Snapshot of Integral Theory - an E-Book

1. Background and Foundations

The need for an integral theory is great today, as our world and its peoples have become fragmented and divided. This began with the Age of Enlightenment (about 300 years ago).

First let's look at the good news: Since the Enlightenment the modern worldview has flourished, leading to new freedoms and possibilities, and breakthroughs in diverse fields such as science, the arts and statecraft. The power of the modern worldview is that, by giving art, morals and science the freedom to pursue their own goals on their own terms, we have allowed all three to evolve more fully, leading to an increase in quality of life. That's the good news. But the bad news is that this differentiation has spun out of control into dissociation, and our central task today is to heal the wounds of a fragmented world.

Integral Theory addresses this by providing a framework that is as inclusive as possible. It does so by searching for the underlying principles that seem to at work everywhere all the time and building on those principles as its foundation.

Central to Integral Theory is a recognition of the importance of evolution, and the power of a developmental approach in general to understanding the world. This is perhaps its primary foundation.

Integral Theory studies the process of evolution itself to glean the underlying patterns that are at work. Many important thinkers have contributed to this over the years. Plotinus wrote about the "Great Chain of Being," which Schelling later temporalized. Hegel's dialectical theory explains how history progresses through cycles of thesis, antithesis and synthesis. Today many in the integral community simplify that by simply saying "transcend and include!" because this is exactly what healthy evolution does. It keeps the best of what came before, while rejecting only the parts that were overly partial or incorrect or otherwise incompatible with new conditions or understandings.

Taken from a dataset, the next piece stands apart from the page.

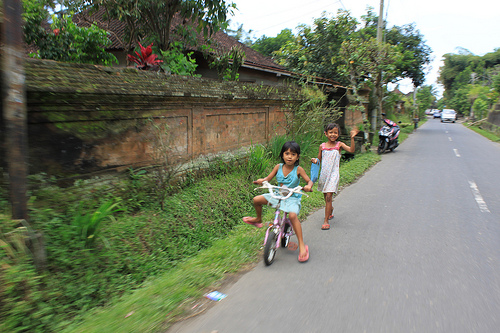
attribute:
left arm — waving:
[338, 124, 358, 155]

Systems theory provides another touchstone for integral theory because it integrates the formal and the empirical by identifying the underlying patterns in all systems, including social and cultural systems ecosystems, markets, what-have-you. In integral theory, systems theory is pressed in to the service of helping to define  evolution in the World.

Related to systems theory, but perhaps even more fundamental, is the concept of "holons," which are entities that contain other holons as parts and that are themselves contained within larger holons.